Why I Luv-ed CLOVERFIELD, Was Ready to Become a Supplicant on the Altar of J.J. Abrams – All He Had to Do Was Beckon – But CLOVERFIELD PARADOX Put the Kibosh to All That

Yep. This is my review!

Director: Julius Onah
Writers: Oren Uziel (screenplay by), Oren Uziel (story by) | 1 more credit ???
1 hour, 42 minutes

 

 

Ripped from the pages of Wikipedia but edited for style The CLOVERFIELD PARADOX is set on a space station orbiting Earth in the near future. A team of international scientists (played by some of this reviewer’s favorite actors and actresses) are trying to solve the planet’s energy crisis before an apocalyptic warfare erupts – sounds familiar but okay with this reviewer. The ensemble includes a Brit, Ava (Gugu Mbatha-Raw); an American, Kiel (David Oyelowo); an Irishman, Mundy (Chris O’Dowd); a Chinese engineer Tam (Zhang Ziyi); and a German physicist, Schmidt (Daniel Brühl). They hope a gigantic particle accelerator, after years of failed tests, is the solution. And then, of course, it isn’t

 


 

Lest we forget, and for those who’ve yet to see J.J.’s gem, CLOVERFIELD (2008) was a superbly imaginative Sci-fi horror with gruesome intergalactic entities, big and small, sleazy and vicious, dispatching grisly harm to men, women and children as well as skyscrapers, bridges and other Manhattan real estate. Battle scenes of tanks and armored half-tracks rushing through lower Manhattan, firing cannons and getting squashed by an ungodly ugly, extraterrestrial big foot seemed authentic.

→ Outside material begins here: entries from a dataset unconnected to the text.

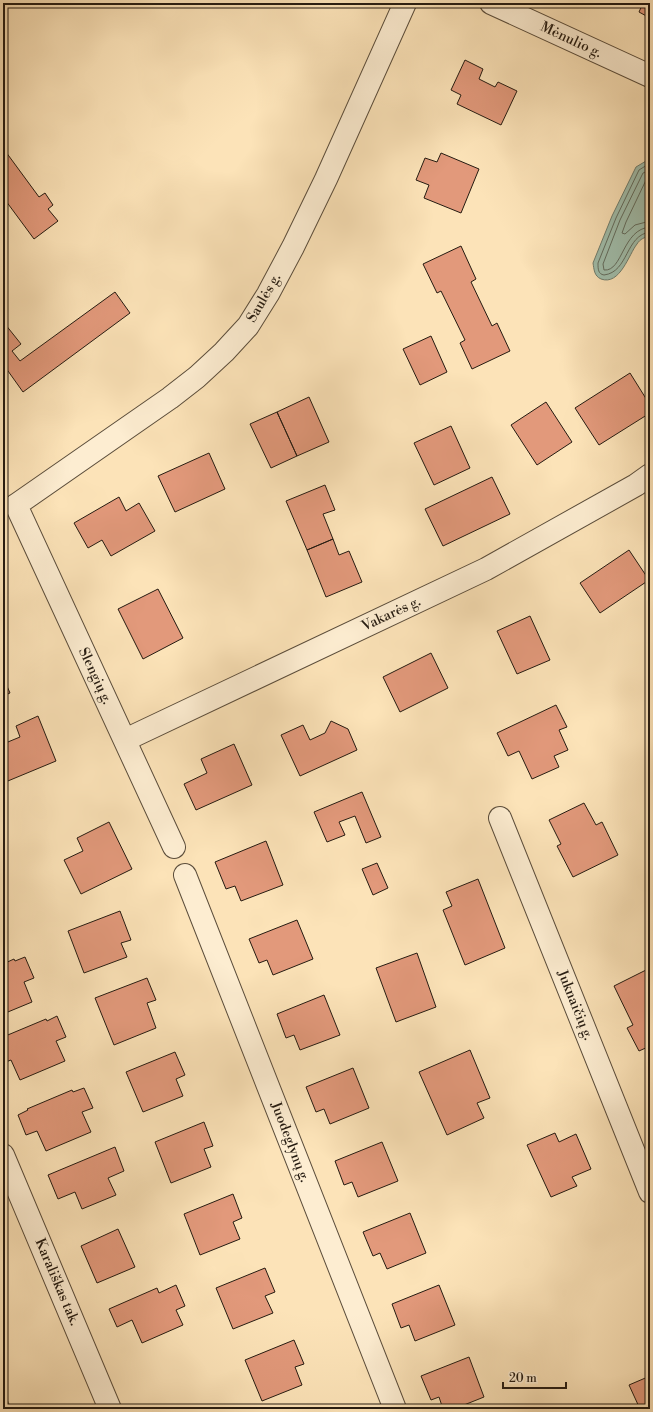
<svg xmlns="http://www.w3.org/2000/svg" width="653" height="1412" viewBox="0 0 653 1412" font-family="'Libre Bodoni',serif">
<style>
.green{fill:#c3c28b;stroke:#746e4e}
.water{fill:#a0beac;stroke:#6f7d6e}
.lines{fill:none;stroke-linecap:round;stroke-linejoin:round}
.shore{stroke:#626c5e;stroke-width:1}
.building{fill:#e2997b;stroke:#251b11}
.minor-casing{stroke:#5b4d3b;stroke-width:24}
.minor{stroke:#fdedd1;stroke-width:22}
.labels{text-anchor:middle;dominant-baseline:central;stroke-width:3;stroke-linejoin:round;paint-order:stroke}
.street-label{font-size:14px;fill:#251b11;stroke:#fdedd1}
</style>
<rect width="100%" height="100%" fill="#fce3b8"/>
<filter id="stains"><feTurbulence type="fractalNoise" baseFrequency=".005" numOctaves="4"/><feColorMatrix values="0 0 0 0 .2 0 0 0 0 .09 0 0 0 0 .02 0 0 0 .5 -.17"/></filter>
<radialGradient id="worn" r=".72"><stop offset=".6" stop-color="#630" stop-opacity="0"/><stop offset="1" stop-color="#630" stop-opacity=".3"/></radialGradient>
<!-- green -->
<path class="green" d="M3 1390 11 1409H3Z"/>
<!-- water -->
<path class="water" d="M646 161H650V236C645 237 640 239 637 244 629 254 620 286 601 279 594 276 594 269 593 263L612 216 636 167Z"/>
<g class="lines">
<!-- shore -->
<path class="shore" d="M650 165H647L639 170 616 218 598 263C598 269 598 274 604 275 629 272 625 235 650 232
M650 170 643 173 620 220 603 264 604 270C623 272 622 229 650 227
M650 176 647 178 626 222 622 233 625 234 635 225 650 221"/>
</g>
<!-- building -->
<path class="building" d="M643 3 650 4V18L639 12Z
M465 60 483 69 479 79 495 87 498 82 517 91 501 125 457 104 461 95 451 90Z
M3 148 39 197 45 193 53 205 48 209 58 221 34 239 3 197Z
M441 153 479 169 461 213 424 198 429 185 416 180 425 158 437 162Z
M461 246 476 279 471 282 492 326 497 323 510 351 472 369 460 343 465 340 441 291 437 293 423 264Z
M115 292 130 313 23 392 3 364V325L5 324 21 344 12 351 20 361Z
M431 336 447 372 420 385 403 349Z
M630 373 650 405V413L599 445 575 408Z
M309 397 329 442 297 456 277 412Z
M546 402 572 442 537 465 511 425Z
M277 412 297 456 271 468 250 424Z
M451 426 470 468 434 485 414 443Z
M209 453 225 489 175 512 158 476Z
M492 477 510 514 443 546 425 509Z
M325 485 335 510 323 514 333 539 307 550 286 501Z
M119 497 126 511 139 503 155 531 111 556 102 540 88 548 74 523Z
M333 539 339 555 349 551 362 582 326 597 307 550Z
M629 550 649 580 600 613 580 583Z
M158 589 183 638 143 659 118 609Z
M530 616 550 660 517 674 497 631Z
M431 653 448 688 400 712 383 677Z
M3 677 10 693 3 696Z
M556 705 567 727 559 730 568 750 554 756 559 767 532 779 519 751 508 756 497 733Z
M38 716 56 761 3 783V744L20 737 16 726Z
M331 721 348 729 357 750 300 776 281 735 303 725 310 740 325 733Z
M234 744 252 785 196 810 184 784 207 773 201 759Z
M362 792 381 837 366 843 355 816 339 822 345 835 327 842 314 812Z
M584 803 596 825 602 822 618 855 573 877 557 846 561 844 549 820Z
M109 822 132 869 81 894 64 860 83 851 77 838Z
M266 841 283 885 241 901 235 886 226 889 215 862Z
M377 863 388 888 373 895 362 869Z
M478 879 505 948 465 965 443 910 452 906 446 892Z
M120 911 131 940 121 943 127 957 84 973 68 931Z
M297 920 313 959 273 975 267 960 259 963 249 939Z
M417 953 436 1007 396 1022 376 968Z
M25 957 34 978 24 982 32 1002 3 1014V964L14 959 15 961Z
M650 968V1046L639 1051 627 1028 633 1025 614 986Z
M147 978 156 1000 147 1003 156 1028 114 1045 95 998Z
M324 995 340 1035 300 1050 294 1035 286 1038 277 1014Z
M57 1016 66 1037 56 1041 65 1061 20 1080 11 1060 3 1063V1037L46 1019 47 1021Z
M470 1050 490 1098 477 1103 484 1118 447 1135 419 1072Z
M175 1052 185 1075 176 1079 183 1096 143 1112 126 1072Z
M353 1068 369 1108 330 1124 324 1109 316 1112 306 1087Z
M84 1088 93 1108 82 1112 91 1132 46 1151 37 1131 26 1135 18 1115 28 1110 27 1109 72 1090 73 1092Z
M204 1122 213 1146 204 1149 211 1167 171 1183 155 1142Z
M555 1133 559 1142 576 1134 591 1169 572 1177 577 1186 551 1197 527 1145Z
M382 1142 398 1181 358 1197 352 1182 344 1185 335 1161Z
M115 1147 124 1171 108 1178 116 1195 82 1209 75 1192 58 1199 48 1175Z
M233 1194 242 1218 233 1222 240 1239 200 1255 184 1214Z
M410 1213 426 1253 387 1269 380 1253 373 1256 363 1232Z
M118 1229 135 1267 97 1283 81 1246Z
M265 1268 275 1292 265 1296 273 1313 233 1329 216 1288Z
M176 1285 185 1306 176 1310 183 1325 142 1343 132 1320 117 1327 109 1309 157 1288 159 1293Z
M439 1285 455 1325 415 1341 409 1325 401 1328 392 1304Z
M294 1340 304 1364 295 1367 302 1385 262 1401 245 1360Z
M469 1357 484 1397 454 1409H443L439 1397 431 1400 421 1376Z
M650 1376V1409H640L629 1385Z"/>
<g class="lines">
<!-- minor casing -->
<g class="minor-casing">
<path id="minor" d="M491 3 650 76
M16 505 170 398 197 377 224 352 248 326 268 294 293 247 326 179 405 3
M16 505 174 847
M125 740 486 569 636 485 650 475
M500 818 650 1192
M185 875 395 1409
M3 1155 110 1409"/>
</g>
<!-- minor -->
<use href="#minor" class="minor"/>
</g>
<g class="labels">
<!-- street labels -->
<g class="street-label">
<text transform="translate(571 40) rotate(25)">Mėnulio g.</text>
<text transform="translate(264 298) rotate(-60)">Saulės g.</text>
<text transform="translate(391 614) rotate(-25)">Vakarės g.</text>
<text transform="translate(95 676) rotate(65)">Slengių g.</text>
<text transform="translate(575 1005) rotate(68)">Juknaičių g.</text>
<text transform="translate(290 1142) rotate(69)">Juodeglynų g.</text>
<text transform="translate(57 1282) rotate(67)">Karališkas tak.</text>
</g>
</g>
<!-- margin -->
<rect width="653" height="1412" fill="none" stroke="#fce3b8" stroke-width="16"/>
<rect x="4" y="4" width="645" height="1404" fill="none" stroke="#251b11" stroke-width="2"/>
<rect x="8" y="8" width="637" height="1396" fill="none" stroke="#251b11"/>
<!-- scale -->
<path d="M503 1382v6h63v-6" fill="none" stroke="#251b11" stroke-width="2"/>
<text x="509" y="1382" font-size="12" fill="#251b11" stroke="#fdedd1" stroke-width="3" paint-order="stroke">20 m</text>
<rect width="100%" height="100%" filter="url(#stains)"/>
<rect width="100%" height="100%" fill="url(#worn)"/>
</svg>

It was sassy end-of-the-world, found-footage, sci-fi-horror-action-adventure-drama and that helped me to accept a so-so subplot (there are those who disagree, believing it was more intricately involved in the plot) about a yuppie-(pre)millennial love affair with its flourishes of juvenile infidelity and when-would-it-be-revealed and does-it-really-matter. Yawn. And, at the end, in New York’s Central Park, it didn’t matter. CLOVERFIELD had depth. The plot was unpredictable, and something gruesome would show up unexpectedly on that big screen without warning, such as subway rats fleeing ugly creepy crawlies that had rolled off the huge body of ET Bigfoot like ribbons of fierce wrath and scuttled through subway tunnels closing in on fresh human meat – because the rats scuttled faster to safety than the humans.

Recall the ghastly horror Lizzy Marlena Diamond (played by Lizzy Caplan) suffered!!! If you didn’t see the scene, imagine snatches of plot elements having Freddie Kruger meeting up with Rosemary’s Baby with a toss of H.R. Giger’s Alien – all on steroids.

So, it should be easy to understand my contempt for CLOVERFIELD PARADOX. Resentment had been swelling in my heart and soul well before this J.J. Abrams Caspar Milquetoast because of all the teases over the years about a CLOVERFIELD sequel coming to the fore. 10 CLOVERFIELD LANE, starring the winsome and savvy Mary Elizabeth Winstead and veteran thespian John Gallagher, Jr., was released in 2016, and I swear to god that I read disclaimers that 10 CL had nothing to do with the original CLOVERFIELD and then later accounts that it indeed was connected. 10 CL, I gave it ** because of  Winstead and Gallagher, though I felt J.J. was @+&%! playing with our minds. And then I discovered published accounts that it was part two of a franchise. A franchise!

Courtesy of Netflix, Paramount

There are scary scenes! But the flick is still a dud. Courtesy of Netflix, Paramount.

 

Other reviewers dud-ed it too but there were many others who accepted it as a plus for the franchise. Well, not me. Here’s a spoiler: CLOVERFIELD PARADOX, the paradox referring to another dimension in space and time with clones of scientists on the space station to keep some of us – many of us??? – mesmerized like a deer caught in the headlights of the speeding car bearing down on it. We are never going to see the real sequel that we deserve.

Looks apocalyptic. But the movie is a dud and who cares? Courtesy of Netflix, Paramount.